What to produce. Repeat the material word for word, starting at its first line and ending with the line that contains "text at (690, 115): 485.62 -> 485.52", inclusive.

Records to process.
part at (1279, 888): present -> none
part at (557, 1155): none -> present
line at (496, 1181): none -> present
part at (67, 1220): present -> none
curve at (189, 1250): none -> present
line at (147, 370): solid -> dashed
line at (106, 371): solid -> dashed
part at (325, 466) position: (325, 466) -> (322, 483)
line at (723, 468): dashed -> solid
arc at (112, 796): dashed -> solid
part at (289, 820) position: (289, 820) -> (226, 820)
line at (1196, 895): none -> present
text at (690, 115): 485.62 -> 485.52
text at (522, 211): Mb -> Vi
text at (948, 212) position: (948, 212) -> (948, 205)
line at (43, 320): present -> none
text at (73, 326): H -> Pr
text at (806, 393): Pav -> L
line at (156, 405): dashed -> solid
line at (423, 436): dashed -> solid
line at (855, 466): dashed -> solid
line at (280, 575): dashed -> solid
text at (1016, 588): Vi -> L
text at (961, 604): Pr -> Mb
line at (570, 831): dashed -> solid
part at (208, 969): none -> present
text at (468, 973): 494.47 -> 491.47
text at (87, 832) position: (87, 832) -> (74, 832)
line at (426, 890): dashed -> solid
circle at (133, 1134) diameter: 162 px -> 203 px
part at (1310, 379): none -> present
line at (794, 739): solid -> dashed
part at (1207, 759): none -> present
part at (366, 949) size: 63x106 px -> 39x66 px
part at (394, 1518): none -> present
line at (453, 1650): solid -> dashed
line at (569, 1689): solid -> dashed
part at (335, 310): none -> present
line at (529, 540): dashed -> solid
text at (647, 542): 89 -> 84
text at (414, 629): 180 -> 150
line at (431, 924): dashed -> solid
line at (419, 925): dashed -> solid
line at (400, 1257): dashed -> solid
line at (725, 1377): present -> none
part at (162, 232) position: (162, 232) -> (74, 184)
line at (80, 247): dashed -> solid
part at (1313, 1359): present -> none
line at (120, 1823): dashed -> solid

Task result.
part at (1279, 888): present -> none
part at (557, 1155): none -> present
line at (496, 1181): none -> present
part at (67, 1220): present -> none
curve at (189, 1250): none -> present
line at (147, 370): solid -> dashed
line at (106, 371): solid -> dashed
part at (325, 466) position: (325, 466) -> (322, 483)
line at (723, 468): dashed -> solid
arc at (112, 796): dashed -> solid
part at (289, 820) position: (289, 820) -> (226, 820)
line at (1196, 895): none -> present
text at (690, 115): 485.62 -> 485.52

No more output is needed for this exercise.